Dos livros que foram recusados pelos judeus da Palestina, Melitão menciona apenas Sabedoria. A Referência ao título geral “Jeremias”, conforme a Septuaginta, estavam organizados os livros de Jeremias, Baruc, as Lamentações e a Epístola de Jeremias. Pela expressão “os Doze num só livro” refere-se aos doze profetas ditos menores, a saber, Oséias, Amós, Miquéias, Joel, Obadias, Jonas, Naum, Habacuque, Sofonias, Ageu, Zacarias, Malaquias. Melitão não relaciona o livro de Ester entre os livros canônicos.
◆ ◆ ◆ ◆ ◆ ◆ ◆
TAREFA A → Duplique fielmente o trecho sobre o cânon de Melitão, começando em "Dos livros que" e seguindo até "os livros canônicos.".

DADOS FORNECIDOS →
◆ ◆ ◆ ◆ ◆ ◆ ◆
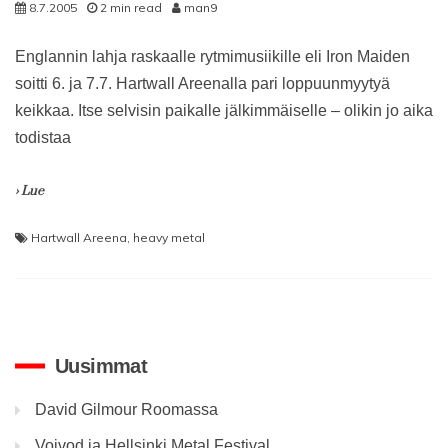
8.7.2005
2 min read
man9
Englannin lahja raskaalle rytmimusiikille eli Iron Maiden
soitti 6. ja 7.7. Hartwall Areenalla pari loppuunmyytyä
keikkaa. Itse selvisin paikalle jälkimmäiselle – olikin jo aika
todistaa
› Lue
Hartwall Areena
,
heavy metal
Uusimmat
David Gilmour Roomassa
Voivod ja Hellsinki Metal Festival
◆ ◆ ◆ ◆ ◆ ◆ ◆
TAREFA B → Reescreva as linhas de dados desde o início delas até a linha que contém "David Gilmour Roomassa", inclusive, substituindo "keikkaa" por "konserttia" e mantendo todo o resto inalterado. Deixe as imagens fora da resposta.

SOLUÇÃO DO EXERCÍCIO A →
Dos livros que foram recusados pelos judeus da Palestina, Melitão menciona apenas Sabedoria. A Referência ao título geral “Jeremias”, conforme a Septuaginta, estavam organizados os livros de Jeremias, Baruc, as Lamentações e a Epístola de Jeremias. Pela expressão “os Doze num só livro” refere-se aos doze profetas ditos menores, a saber, Oséias, Amós, Miquéias, Joel, Obadias, Jonas, Naum, Habacuque, Sofonias, Ageu, Zacarias, Malaquias. Melitão não relaciona o livro de Ester entre os livros canônicos.

SOLUÇÃO DO EXERCÍCIO B →
8.7.2005
2 min read
man9
Englannin lahja raskaalle rytmimusiikille eli Iron Maiden
soitti 6. ja 7.7. Hartwall Areenalla pari loppuunmyytyä
konserttia. Itse selvisin paikalle jälkimmäiselle – olikin jo aika
todistaa
› Lue
Hartwall Areena
,
heavy metal
Uusimmat
David Gilmour Roomassa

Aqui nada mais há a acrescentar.